How to see Date as long number instead of random squares and other weird characters in Luke

Solution for Luke 3.3.0 (It works with other version  too).

Encoding in character set is really pain in the ass for junior software developer.
Luckly these days utf-8  (multibyte character encoding for Unicode) character set makes life so much easier.
However.I still hear lots of problems in various places.

Anyway....back to the topic.

I learning  Lucene now based on book "Lucene in Action" when they wrote tons of information, but example sucks.Really. (Review of this will come out soon)

For some dummy reason i decided add field with Date to Document:
doc.add(new NumericField("timestamp").setLongValue(Calendar.getInstance().getTimeInMillis())); 
but when i tried retrieve this field during Search result,then i saw a null instead of number  (why ? see my  other post: http://pastorcmentarny.blogspot.com/2011/09/why-numericfield-displayed-null-instead.html ) and i tried to sort out what is wrong (at this time i tried to understand how Boost Document and Field works and why getBoost() doesn't work correctly*), so i open Luke and i see  that my timestamp field is bunch of square and weird  characters instead of number.

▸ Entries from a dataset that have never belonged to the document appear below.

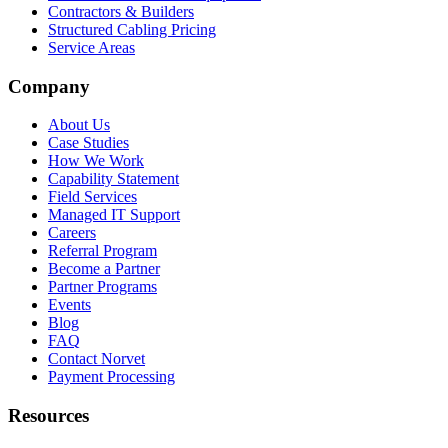
Contractors & Builders
Structured Cabling Pricing
Service Areas
Company
About Us
Case Studies
How We Work
Capability Statement
Field Services
Managed IT Support
Careers
Referral Program
Become a Partner
Partner Programs
Events
Blog
FAQ
Contact Norvet
Payment Processing
Resources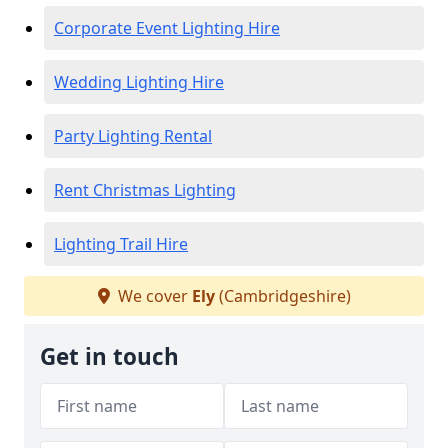
Corporate Event Lighting Hire
Wedding Lighting Hire
Party Lighting Rental
Rent Christmas Lighting
Lighting Trail Hire
We cover
Ely
(Cambridgeshire)
Get in touch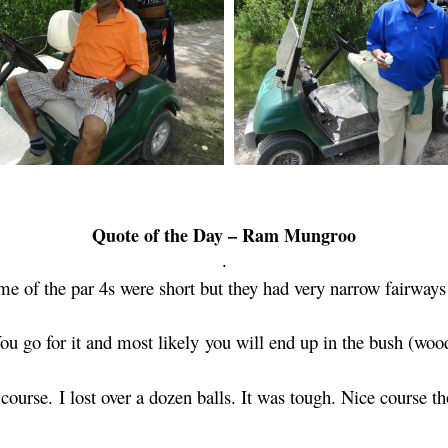
Quote of the Day – Ram Mungroo
.
e of the par 4s were short but they had very narrow fairways
ou go for it and most likely
you will end up in the bush (woo
y
course.
I lost over a dozen balls. It was tough. Nice course t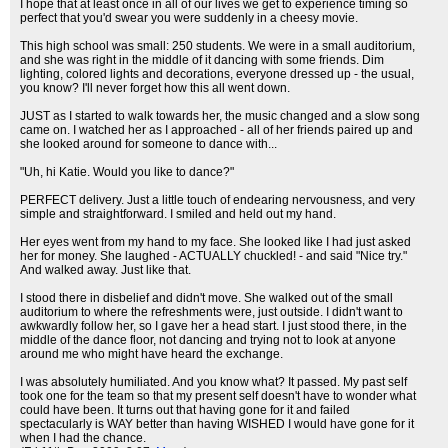
I hope that at least once in all of our lives we get to experience timing so
perfect that you'd swear you were suddenly in a cheesy movie.
This high school was small: 250 students. We were in a small auditorium,
and she was right in the middle of it dancing with some friends. Dim
lighting, colored lights and decorations, everyone dressed up - the usual,
you know? I'll never forget how this all went down.
JUST as I started to walk towards her, the music changed and a slow song
came on. I watched her as I approached - all of her friends paired up and
she looked around for someone to dance with...
"Uh, hi Katie. Would you like to dance?"
PERFECT delivery. Just a little touch of endearing nervousness, and very
simple and straightforward. I smiled and held out my hand.
Her eyes went from my hand to my face. She looked like I had just asked
her for money. She laughed - ACTUALLY chuckled! - and said "Nice try."
And walked away. Just like that.
I stood there in disbelief and didn't move. She walked out of the small
auditorium to where the refreshments were, just outside. I didn't want to
awkwardly follow her, so I gave her a head start. I just stood there, in the
middle of the dance floor, not dancing and trying not to look at anyone
around me who might have heard the exchange.
I was absolutely humiliated. And you know what? It passed. My past self
took one for the team so that my present self doesn't have to wonder what
could have been. It turns out that having gone for it and failed
spectacularly is WAY better than having WISHED I would have gone for it
when I had the chance.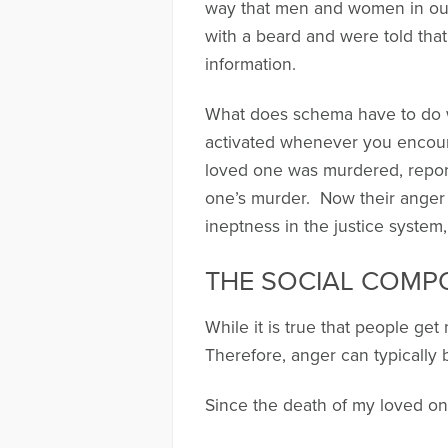
way that men and women in our 
with a beard and were told th
information.
What does schema have to do 
activated whenever you encoun
loved one was murdered, report 
one’s murder. Now their anger 
ineptness in the justice system,
THE SOCIAL COMP
While it is true that people ge
Therefore, anger can typicall
Since the death of my loved o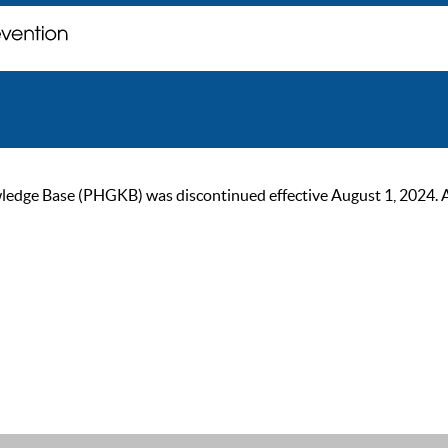
ge Base (PHGKB) was discontinued effective August 1, 2024. As of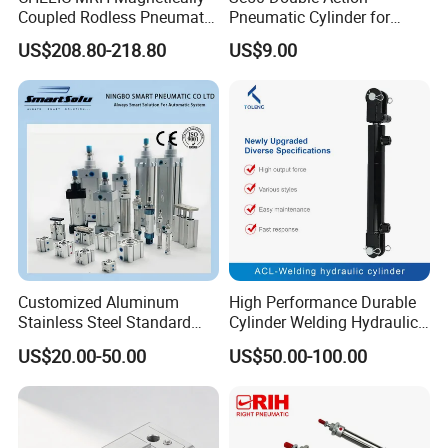
Coupled Rodless Pneumatic
Pneumatic Cylinder for
Cylinder Linear Guide
Automation Lines with 10-
US$208.80-218.80
US$9.00
Stainless steel cylinder tube
1000mm Stroke
design, lightweight and high
rigidity pneumatic
component
Customized Aluminum
High Performance Durable
Stainless Steel Standard
Cylinder Welding Hydraulic
Pneumatic Standard Air
Cylinder for Heavy-Duty
US$20.00-50.00
US$50.00-100.00
Cylinder
Industrial Applications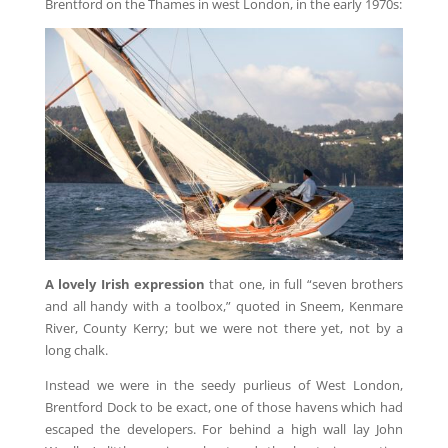
Brentford on the Thames in west London, in the early 1970s:
A lovely Irish expression
that one, in full “seven brothers
and all handy with a toolbox,” quoted in Sneem, Kenmare
River, County Kerry; but we were not there yet, not by a
long chalk.
Instead we were in the seedy purlieus of West London,
Brentford Dock to be exact, one of those havens which had
escaped the developers. For behind a high wall lay John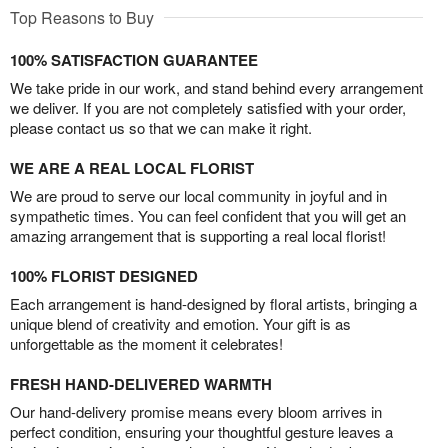
Top Reasons to Buy
100% SATISFACTION GUARANTEE
We take pride in our work, and stand behind every arrangement
we deliver. If you are not completely satisfied with your order,
please contact us so that we can make it right.
WE ARE A REAL LOCAL FLORIST
We are proud to serve our local community in joyful and in
sympathetic times. You can feel confident that you will get an
amazing arrangement that is supporting a real local florist!
100% FLORIST DESIGNED
Each arrangement is hand-designed by floral artists, bringing a
unique blend of creativity and emotion. Your gift is as
unforgettable as the moment it celebrates!
FRESH HAND-DELIVERED WARMTH
Our hand-delivery promise means every bloom arrives in
perfect condition, ensuring your thoughtful gesture leaves a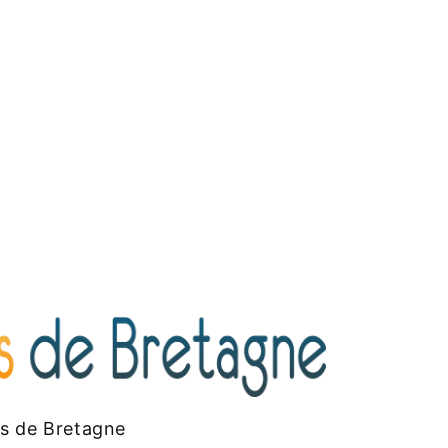
es de Bretagne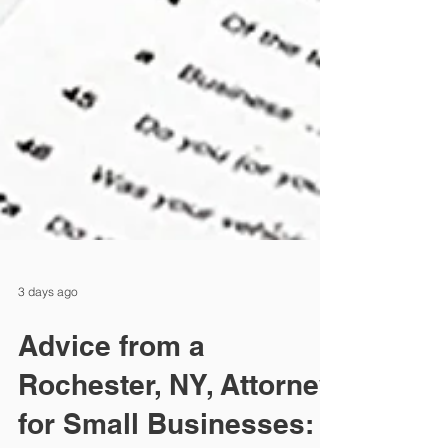
3 days ago
Advice from a
Rochester, NY, Attorney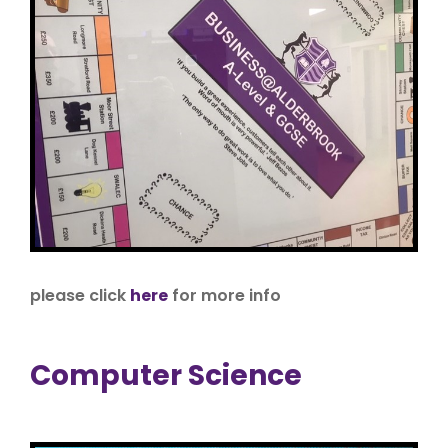
please click
here
for more info
Computer Science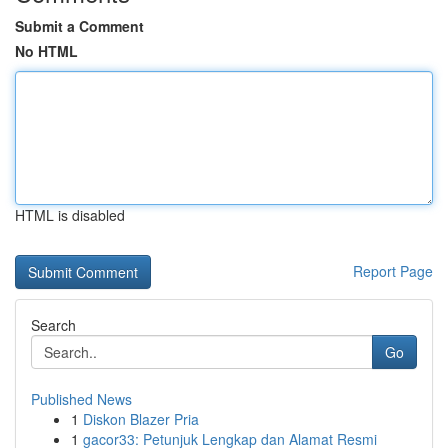
Submit a Comment
No HTML
HTML is disabled
Report Page
Search
Go
Published News
1
Diskon Blazer Pria
1
gacor33: Petunjuk Lengkap dan Alamat Resmi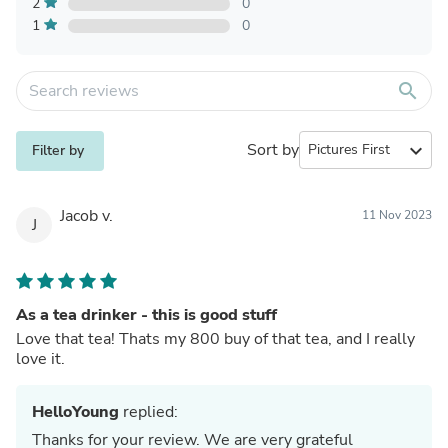
2
0
1
0
search
Sort by
expand_more
Filter by
Jacob v.
11 Nov 2023
J
As a tea drinker - this is good stuff
Love that tea! Thats my 800 buy of that tea, and I really
love it.
HelloYoung
replied:
Thanks for your review. We are very grateful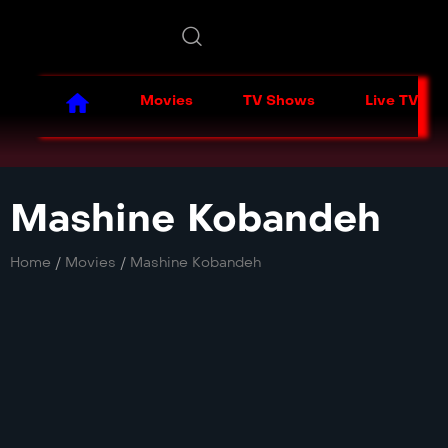
Movies
TV Shows
Live TV
Mashine Kobandeh
Home
/
Movies
/
Mashine Kobandeh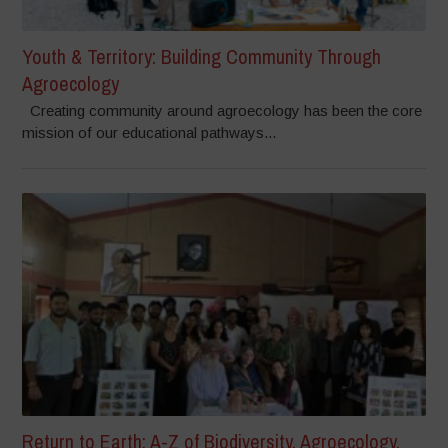
Youth & Territory: Building Community Through
Agroecology
Creating community around agroecology has been the core
mission of our educational pathways...
Return to Earth: A-Z of Biodiversity, Agroecology,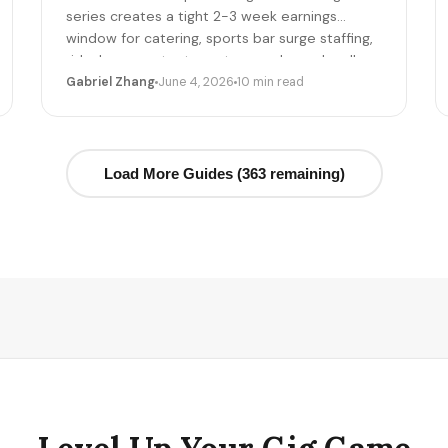
series creates a tight 2-3 week earnings
window for catering, sports bar surge staffing,
rideshare, content creators, and merch sellers.
Here's the per-game math + the 14-day
Gabriel Zhang
June 4, 2026
10 min read
playbook.
Load More Guides (363 remaining)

 but then i discover that decoder for timestamp is set as string utf-8 when my datatype is long...
 So what you need to do is to set Decoder as  numeric-long and press Set button and then ... everything works :).

REMEMBER: lucene store everything as STRING, so if you want see long,then you need change decoder to your field in Luke .

(* about  Boost. If you touch this black magic,then result are  ... unexpected (they are correct,but it is not what you will expect to see).